Your goal — Set down exactly the lines running from the one with "index tip: (974, 574)" to the last line of the listing below, both included, and skip every picture.
..........
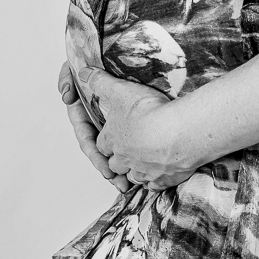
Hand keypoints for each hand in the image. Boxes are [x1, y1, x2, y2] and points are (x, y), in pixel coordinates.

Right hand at [58, 62, 129, 192]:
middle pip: (99, 149)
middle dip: (105, 166)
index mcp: (85, 110)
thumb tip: (66, 95)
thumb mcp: (82, 67)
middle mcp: (97, 118)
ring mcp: (112, 120)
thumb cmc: (96, 58)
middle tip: (115, 179)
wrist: (120, 48)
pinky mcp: (126, 120)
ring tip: (126, 184)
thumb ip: (69, 78)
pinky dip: (131, 157)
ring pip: (113, 149)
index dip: (93, 151)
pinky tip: (138, 170)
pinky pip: (128, 142)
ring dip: (117, 167)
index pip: (86, 136)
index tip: (102, 162)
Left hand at [79, 65, 197, 191]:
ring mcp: (144, 171)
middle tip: (127, 152)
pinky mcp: (163, 178)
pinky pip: (155, 185)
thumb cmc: (148, 112)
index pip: (101, 143)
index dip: (105, 140)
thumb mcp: (120, 91)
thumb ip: (101, 82)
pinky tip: (161, 173)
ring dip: (136, 171)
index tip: (110, 136)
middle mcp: (124, 158)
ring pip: (134, 176)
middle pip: (115, 164)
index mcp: (112, 139)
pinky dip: (156, 180)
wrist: (176, 133)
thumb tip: (83, 73)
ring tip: (143, 163)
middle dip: (119, 159)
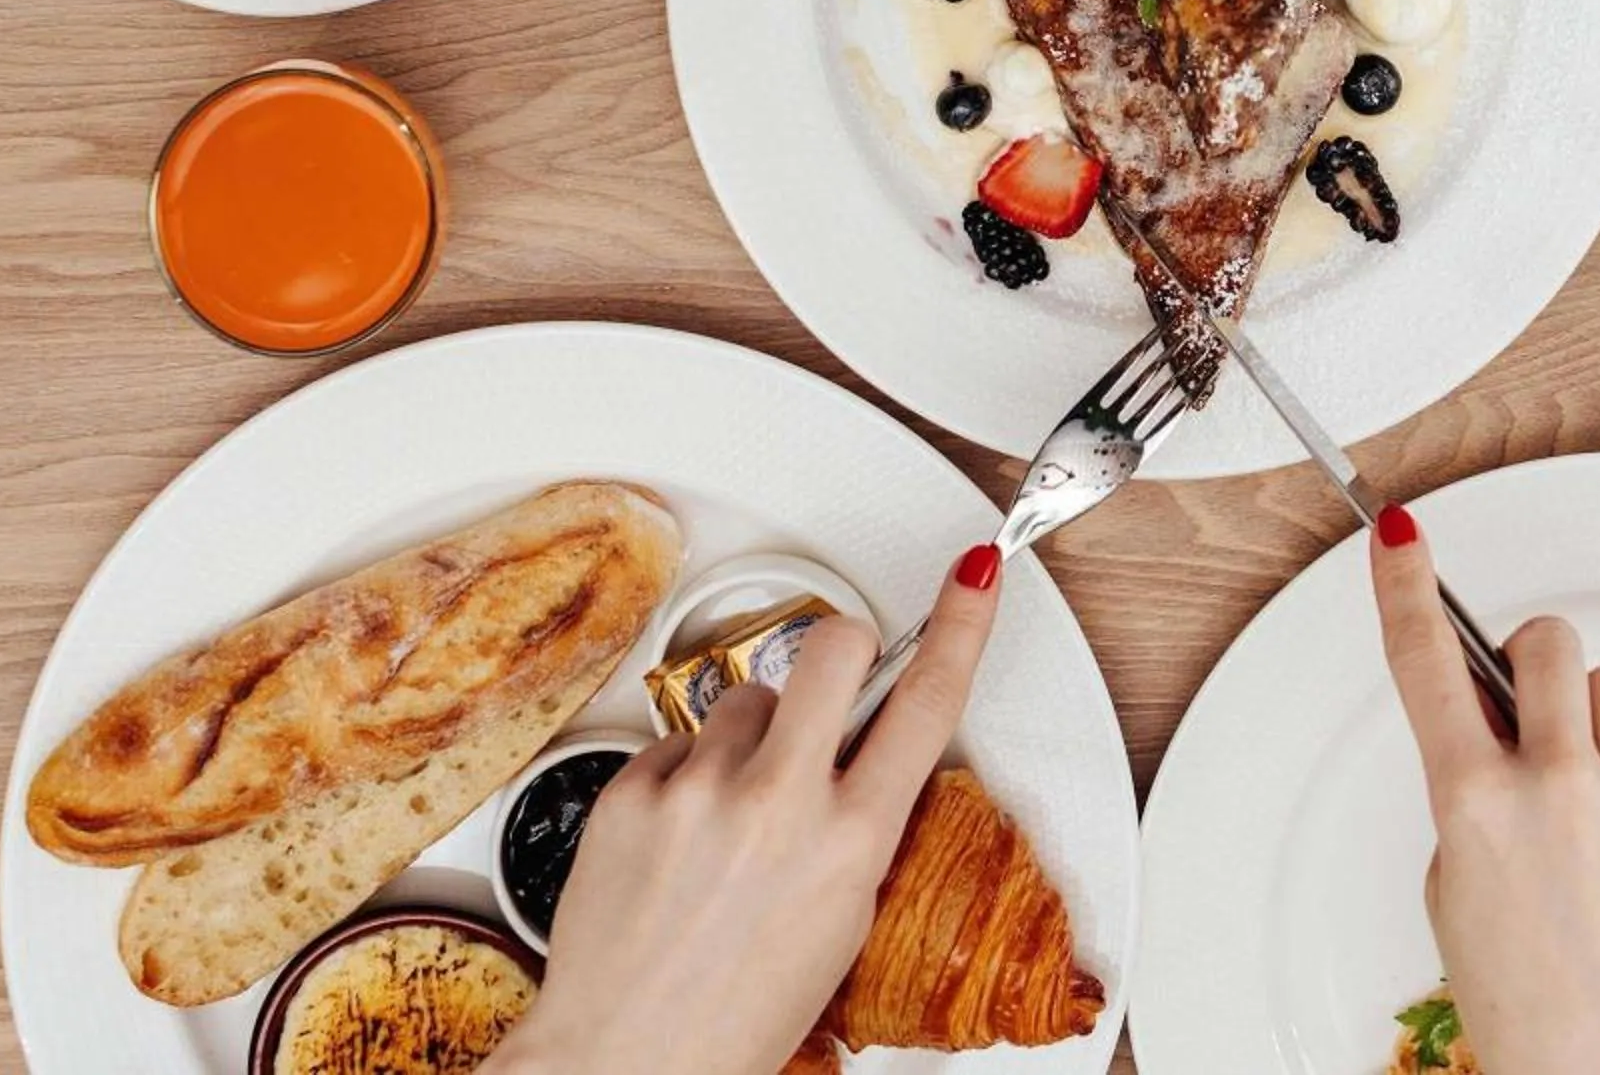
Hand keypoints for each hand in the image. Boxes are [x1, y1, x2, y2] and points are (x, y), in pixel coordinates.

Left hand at [491, 545, 1005, 1074]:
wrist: (625, 1063)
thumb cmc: (735, 1017)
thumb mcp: (842, 923)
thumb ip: (859, 828)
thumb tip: (863, 757)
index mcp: (850, 842)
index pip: (928, 702)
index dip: (961, 625)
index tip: (974, 574)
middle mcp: (777, 803)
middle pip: (831, 648)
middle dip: (843, 645)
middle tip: (836, 671)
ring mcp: (699, 790)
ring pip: (746, 699)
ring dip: (749, 737)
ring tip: (730, 816)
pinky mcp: (630, 790)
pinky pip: (676, 742)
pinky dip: (686, 776)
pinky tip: (680, 838)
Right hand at [1369, 508, 1599, 1074]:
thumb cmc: (1525, 1000)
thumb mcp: (1456, 886)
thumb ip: (1471, 789)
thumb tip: (1495, 720)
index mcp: (1474, 804)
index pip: (1426, 662)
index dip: (1406, 586)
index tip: (1399, 534)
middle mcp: (1558, 787)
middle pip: (1548, 644)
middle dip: (1535, 665)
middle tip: (1535, 709)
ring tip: (1595, 807)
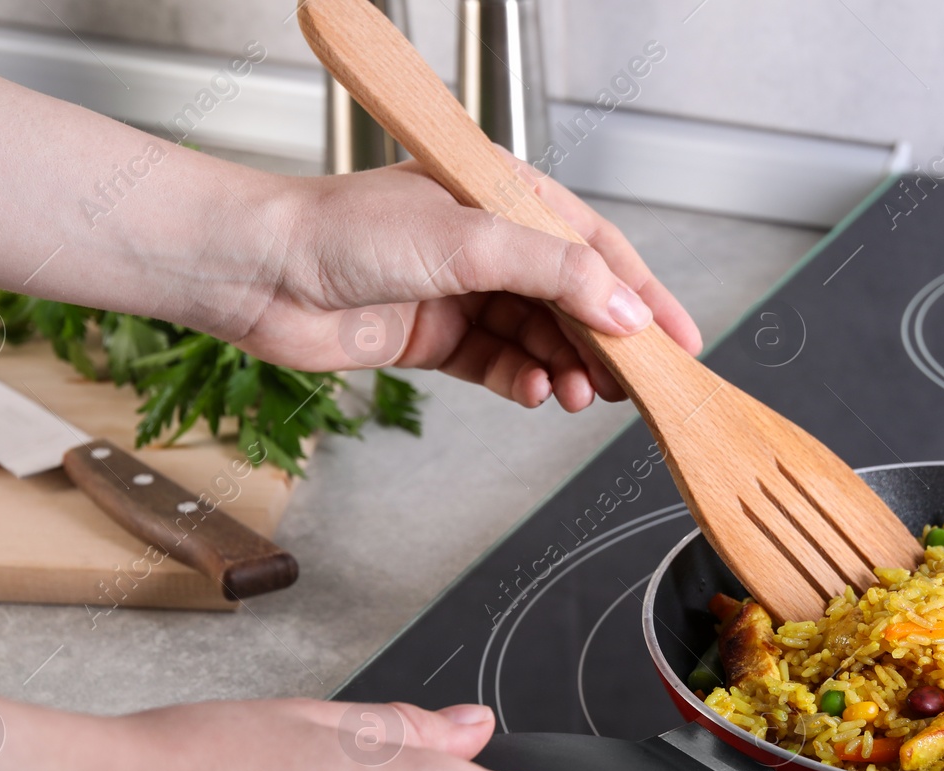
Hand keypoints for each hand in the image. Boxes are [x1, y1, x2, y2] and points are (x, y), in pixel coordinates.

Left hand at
..........
Exercise response —
index tip: (974, 574)
middle mcp: (777, 803)
middle pip: (831, 648)
middle dip: (843, 645)
middle tip: (836, 671)
ring mcp: (699, 790)
ring pip: (746, 699)
ring dip: (749, 737)
ring tip: (730, 816)
pinky mcp: (630, 790)
pinky pip: (676, 742)
pinky dip: (686, 776)
pinky tip: (680, 838)
Right hand at [1369, 508, 1599, 1074]:
thumb cmc: (1525, 1000)
thumb mcp: (1456, 886)
thumb ip: (1471, 789)
thumb tip: (1495, 720)
index mcp: (1474, 804)
index pip: (1426, 662)
index dip: (1406, 586)
index tip: (1399, 534)
middle mcp: (1558, 787)
middle pip: (1548, 644)
middle dip: (1535, 665)
middle tip: (1535, 709)
ring tip: (1595, 807)
Hand keypoints for each hand in the image. Boxes are [x1, y1, x2, y2] and points are (x, y), in pixel coordinates.

Left hand at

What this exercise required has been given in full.